_Document section_
☆ ☆ ☆ ☆ ☆ ☆ ☆
Dawson, 71, has manned Mount Davis for the Oakland A’s for two years, barring curious fans from the towering seating block in center field because the team has refused to open it. He used to work this area alone; for the final week before the A’s decamp first to Sacramento, then to Las Vegas, the team has increased its security guards to three and then to six. 

In Wednesday’s first few innings, a dozen people tried to sneak up, their strategies varying from claiming that their tickets are up here to offering bribes to begging. Dawson and his colleagues want to let them up—“I kind of feel for them,” he says—but their orders are strict. 

Mount Davis, named for the late Oakland Raiders owner Al Davis, has drawn gawkers since it went up in 1996 to lure the football team back from Los Angeles with more capacity. The steeply pitched seats, rising well over 100 feet above the playing surface at what feels like a 75-degree angle, cause vertigo nearly as stomach-turning as the A’s treatment of their fans. From the very top, it’s impossible to see most of the outfield. But the views of the Bay Area, all the way to San Francisco, are extraordinary, as is the view of the crowd. 

View of Oakland Coliseum from Mount Davis
Mount Davis provides a stunning view of the Oakland Coliseum and beyond. / Stephanie Apstein/Sports Illustrated

There haven’t been too many people permitted to enjoy those views in recent years. As attendance fell, both teams stretched tarpaulins across the top section, eliminating some 8,100 seats. Mount Davis was last open to fans regularly in 2012 and at all for the A’s ’19 wild-card game loss to the Tampa Bay Rays. 

All this means that a generation of Oaklanders have never stood atop the skyscraper taxpayers spent $500 million to build. For the most part, the A’s have not needed the capacity, but after the final game sold out in early August, a group of fans asked the team to reopen the section, even offering to help clean the concourse. The A’s declined, citing the mess. 

It is indeed a mess. The A’s have spent the last five years storing all manner of junk in the concourse up there; the Raiders left for Las Vegas in 2023 and did not bother to take their logo-branded Bud Light signs with them. Plastic concessions cups roll across the concourse like tumbleweeds. Flocks of birds have nested, pooped and died here. Piles of pallets and dozens of boxes labeled NACHO BAG CHEESE DISPENSER lean against every column. Stacks of metal chairs line the entrance to sections 345 and 346; a single desk chair perches just behind the railing overlooking the field in section 337. Behind section 341, in front of a giant metal cart holding sheets of glass, sits a wooden crate of scrap metal with OAKLAND spray-painted on the front—just in case, perhaps, the movers thought the trash should accompany the team to its new home. 

Mount Davis concourse filled with junk at Oakland Coliseum
The Mount Davis concourse is filled with junk no one has bothered to clean up. / Stephanie Apstein/Sports Illustrated

Dawson’s favorite piece of garbage was an old sign listing concessions prices—$6 for a beer!—but someone appears to have taken it as a souvenir. No matter. He has his memories.
☆ ☆ ☆ ☆ ☆ ☆ ☆
_Data shown_
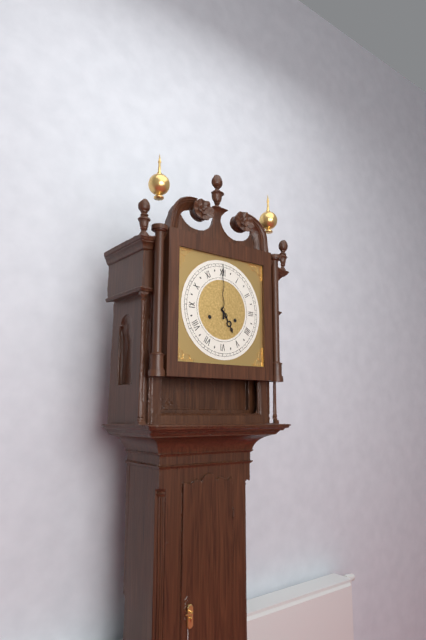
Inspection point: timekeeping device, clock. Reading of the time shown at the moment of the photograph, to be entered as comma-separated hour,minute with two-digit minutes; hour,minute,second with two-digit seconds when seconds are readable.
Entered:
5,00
☆ ☆ ☆ ☆ ☆ ☆ ☆
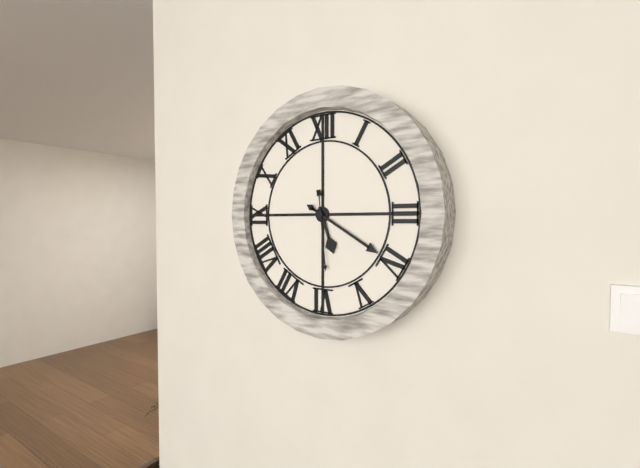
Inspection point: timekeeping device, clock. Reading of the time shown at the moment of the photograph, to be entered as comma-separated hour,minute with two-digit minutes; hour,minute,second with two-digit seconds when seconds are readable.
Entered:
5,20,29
☆ ☆ ☆ ☆ ☆ ☆ ☆
_Tasks and exercises_
1/ According to the piece on Mount Davis, in what year did Mount Davis go up?
2/ Rewrite the part of the piece on Mount Davis that begins at the words "In Wednesday’s first" and stops after "orders are strict.", using "firm" in place of "strict".

_Outputs by task_
1/ 1996

2/
In Wednesday’s first few innings, a dozen people tried to sneak up, their strategies varying from claiming that their tickets are up here to offering bribes to begging. Dawson and his colleagues want to let them up—“I kind of feel for them,” he says—but their orders are firm.